医学部小論文頻出ワード『「障害」の概念』

WHOによる「障害」の概念

1980年にWHOは障害の概念をめぐって、「障害その他に関する国際分類」(ICIDH)を示しました。以下の3つのものです。

・機能障害(Impairment):生物学的機能レベルの障害
・能力障害(Disability):個人の生活レベルにおける行為の障害
・社会的不利(Handicap):社会生活レベルの行為や活動の制限

ICIDHの問題点

ICIDHは障害を機能・形態障害、能力障害、社会的不利の三つのレベルに分けて捉える「障害の階層性」を示した点で非常に画期的でした。同時にそこには様々な批判も寄せられました。

一つには「障害の主観的側面」の必要性です。ICIDHの障害構造モデルは「客観的な障害」を扱うものでしかなく、同じように重要な「主観的な障害(体験としての障害)」、 すなわち障害のある人の心の中に存在する感情的なものが見過ごされているという点です。

もうひとつはプラスの側面の必要性です。ICIDHは「障害の分類」として、障害というマイナス面を中心に捉えたものですが、障害者とは障害というマイナスしかもたない存在ではなく、健常な機能・能力というプラスの面も持っており、社会的に不利なだけでなく社会的な有利さも備えている存在であるということ、リハビリテーションとはマイナスを減らしていくことだけではなく、 むしろプラスを増やす(潜在的な能力を開発・発展させる)ことで大きな成果を上げることができるということが主張されました。
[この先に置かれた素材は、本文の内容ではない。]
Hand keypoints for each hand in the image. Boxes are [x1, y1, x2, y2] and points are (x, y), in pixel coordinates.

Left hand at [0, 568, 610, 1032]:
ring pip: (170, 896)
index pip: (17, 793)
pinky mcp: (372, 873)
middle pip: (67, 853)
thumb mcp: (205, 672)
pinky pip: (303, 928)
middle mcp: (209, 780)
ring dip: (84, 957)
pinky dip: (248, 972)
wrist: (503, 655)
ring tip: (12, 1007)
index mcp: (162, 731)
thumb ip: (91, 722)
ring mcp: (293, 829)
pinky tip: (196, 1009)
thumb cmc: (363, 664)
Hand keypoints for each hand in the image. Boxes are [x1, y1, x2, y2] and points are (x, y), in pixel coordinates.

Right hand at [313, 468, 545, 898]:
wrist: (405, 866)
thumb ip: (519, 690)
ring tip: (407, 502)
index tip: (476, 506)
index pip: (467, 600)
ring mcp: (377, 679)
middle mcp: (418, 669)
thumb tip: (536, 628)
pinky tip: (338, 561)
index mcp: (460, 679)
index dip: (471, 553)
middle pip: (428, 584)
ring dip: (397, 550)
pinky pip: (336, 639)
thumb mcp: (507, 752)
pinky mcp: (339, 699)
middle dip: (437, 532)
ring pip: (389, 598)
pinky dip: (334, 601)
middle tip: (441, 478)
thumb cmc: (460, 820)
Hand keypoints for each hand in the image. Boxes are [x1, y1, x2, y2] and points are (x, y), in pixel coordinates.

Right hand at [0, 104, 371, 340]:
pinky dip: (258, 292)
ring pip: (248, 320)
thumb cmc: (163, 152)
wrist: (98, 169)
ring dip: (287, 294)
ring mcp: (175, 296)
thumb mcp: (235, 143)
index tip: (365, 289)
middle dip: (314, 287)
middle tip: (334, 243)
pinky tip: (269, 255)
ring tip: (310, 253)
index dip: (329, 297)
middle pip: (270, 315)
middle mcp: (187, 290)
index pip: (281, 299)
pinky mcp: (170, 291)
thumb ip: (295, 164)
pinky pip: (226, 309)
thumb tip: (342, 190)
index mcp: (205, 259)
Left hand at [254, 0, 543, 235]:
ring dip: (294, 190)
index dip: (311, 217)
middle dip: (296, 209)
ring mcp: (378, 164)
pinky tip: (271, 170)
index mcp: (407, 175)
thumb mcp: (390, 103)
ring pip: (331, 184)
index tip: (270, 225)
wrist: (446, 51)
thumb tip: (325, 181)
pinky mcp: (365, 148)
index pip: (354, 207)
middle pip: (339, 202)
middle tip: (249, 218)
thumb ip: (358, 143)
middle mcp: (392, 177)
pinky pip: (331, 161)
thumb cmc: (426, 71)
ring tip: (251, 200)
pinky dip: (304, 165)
「生活機能・障害・健康の国際分類」(International Classification of Functioning,Disability and Health)

このような批判を受けてWHOは2001年にICIDHの改訂版として「生活機能・障害・健康の国際分類(ICF)」を採択しました。

ICIDHに比べ、マイナス面よりもプラス面を重視する立場からプラスの用語を多く用いるようになりました。機能障害は「心身機能・構造」、 能力障害は「活動」、社会的不利は「参加」と呼び替えられ、これらの項目が制約された状態をそれぞれ「機能・構造障害」、「活動制限」、「参加制約」となります。そして、障害は本人の問題であると捉えられていたところを、 環境によって社会的不利が作られるという批判のもとに、環境因子と個人因子を「背景因子」とし、生活機能と障害に影響する因子として取り上げ、「環境因子」分類という細かい分類が加えられました。

ICFはICIDHを継承したものですが、障害に限った分類ではなくなり、 生活機能と障害に関する分類となりました。つまりあらゆる人間を対象として、その生活と人生のすべて(プラスとマイナス)を分類・記載・評価するものとなったのです。